多くの公演では、舞台はキプロスらしく地中海的な明るさで始まると思うが、この舞台の場面設定は、土気色のモノトーンの乾燥地帯だ。外の世界から遮断され、分厚いコンクリートの壁で囲まれ、ゲート付近は金網と鉄条網が張り巡らされ、衛兵によって厳重に警備されている。現在のイラクやアフガニスタンにおいても、西側政府や国際機関関係者は、セキュリティーのために、外部の者が入れない特殊な地域で閉鎖的生活を送る人が多いと思うが、Othello将軍率いる軍隊も同様の環境に置かれている。しかし、その中で、ナイーブで、異民族、アウトサイダーの成り上がり者で、しかも貴族の娘を妻にしたばかりの将軍の孤立は際立つ。彼の精神状態は、若く美しい妻を手に入れたことの喜びと、昇進や戦勝とで、極度の高揚感に包まれているが、それが他の兵士の面前で、妻を抱擁したりするときに特に目立つ。しかし、妻とのそうしたプライベートな生活を軍の規律の中に持ち込むことに対する部下の兵士達が感じる違和感、不快感と自身の孤立を彼は理解していない。彼のナイーブさは、それに輪をかけて子供っぽいDesdemonaのナイーブさによって増幅される。しかし妻の浮気の疑いというひび割れを通じて、自分の孤独が明らかになると、仕事上の副官Iago以外に悩みを打ち明ける者も、頼る者もいないOthelloの内面の崩壊は一気に進む。

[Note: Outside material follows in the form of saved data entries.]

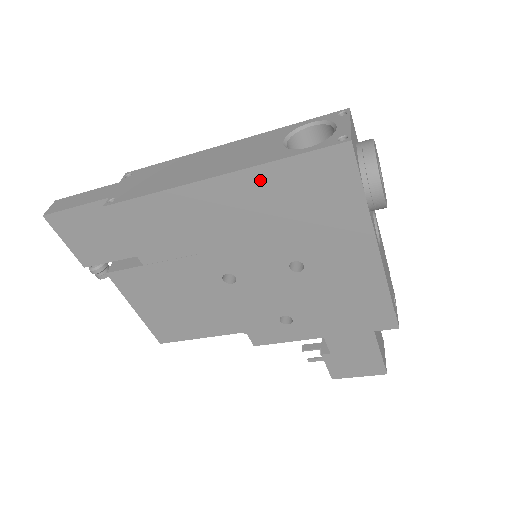
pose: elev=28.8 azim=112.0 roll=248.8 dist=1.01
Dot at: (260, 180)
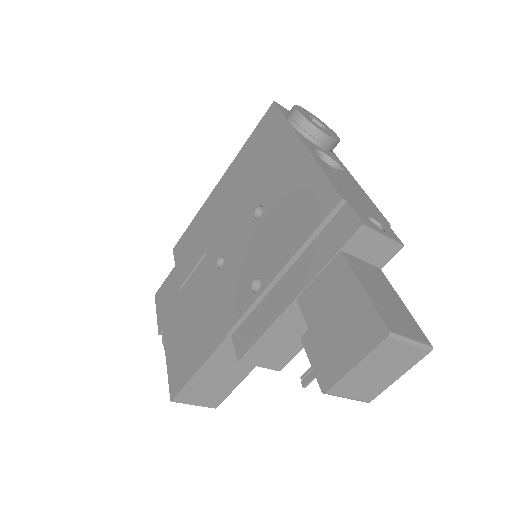
Dot at: (237, 164)
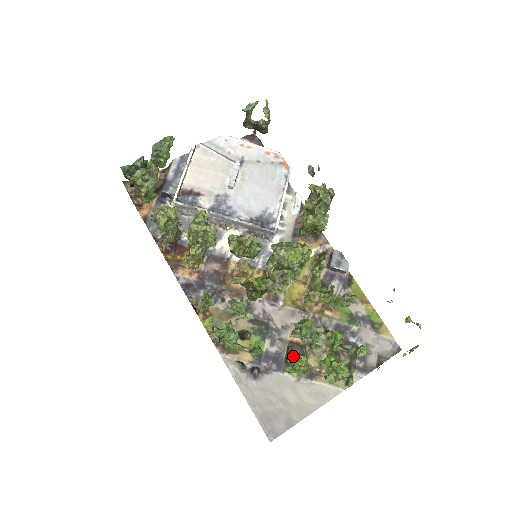
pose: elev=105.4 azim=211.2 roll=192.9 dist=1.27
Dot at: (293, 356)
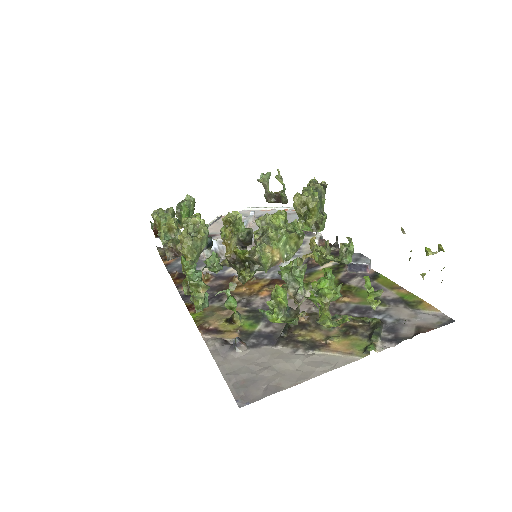
Dot at: occluded
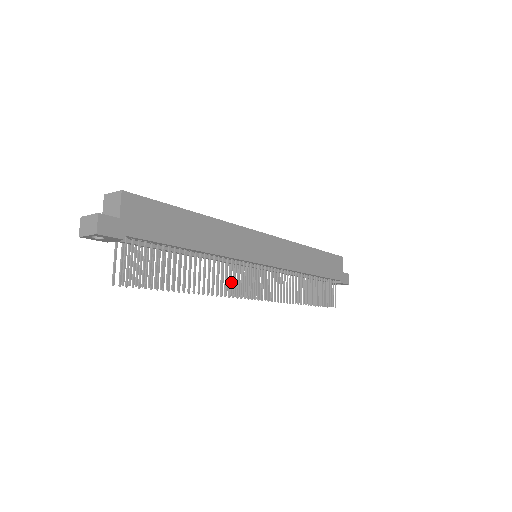
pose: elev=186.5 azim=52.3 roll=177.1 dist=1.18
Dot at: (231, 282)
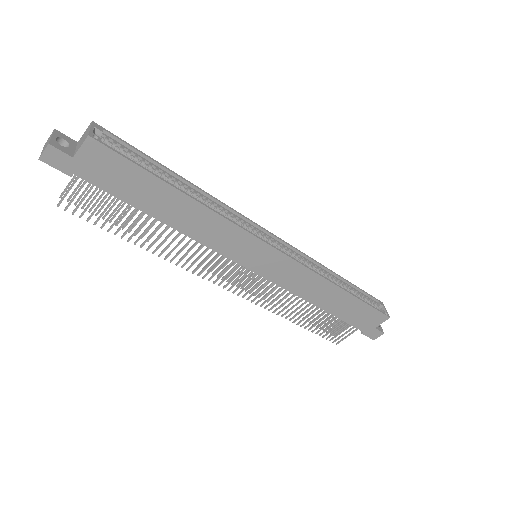
Dot at: (196, 261)
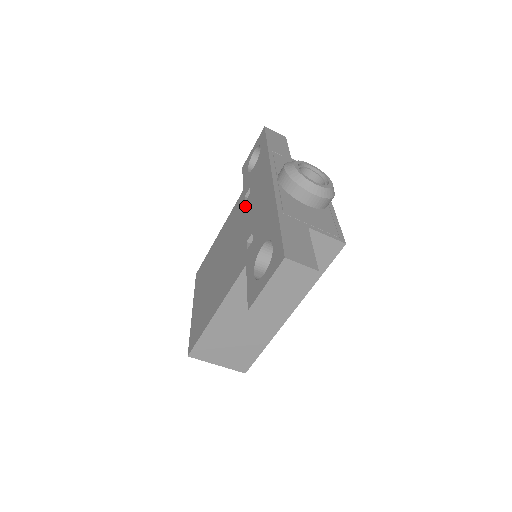
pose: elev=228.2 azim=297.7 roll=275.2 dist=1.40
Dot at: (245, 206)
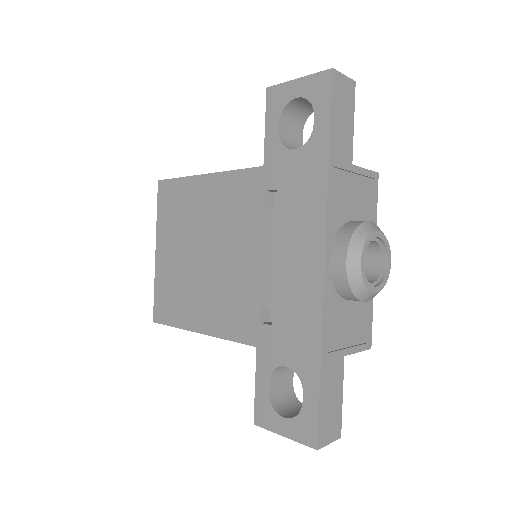
Dot at: (265, 221)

Rory KinnearのIagoは、やはり彼がナショナルでHytner演出の下で演じたHamletを大いに思い出させた。劇の始まるベニスでの場面、美しい新妻を得、また軍の会議を主宰する将軍の傍らで、Iagoは、結婚の祝宴で浮かれるClaudiusとGertrudeのそばで鬱屈するHamletのように、憂鬱な、不満一杯の面持ちで立ちつくす。こういうシーンのKinnearは実に絵になり、私は大好きだ。自分が軍内の昇進において、Cassioに先を越されたことで、Othelloを酷く恨み、Cassioを妬んでいる。Iagoが後にOthelloに警告する有名な台詞、「ああ閣下、緑の目をした嫉妬心にご警戒を。あれは人の心を食い散らし、あざ笑うのです・・・」 (O, beware, my lord, of jealousy; / It is the green-eyed monster which doth mock / The meat it feeds on . . . .) 、あれは若いCassioに役職を奪われたことに憤る彼自身の嫉妬心を注ぎ込んだ言葉のような気がした。彼は最終的には悪魔の化身であり、同情すべきところのほとんど無い人物であるが、しかし、Kinnear演じるIagoはHamletのような懊悩するアンチ・ヒーローの一面も見せ、『失楽園』のサタンを連想させる。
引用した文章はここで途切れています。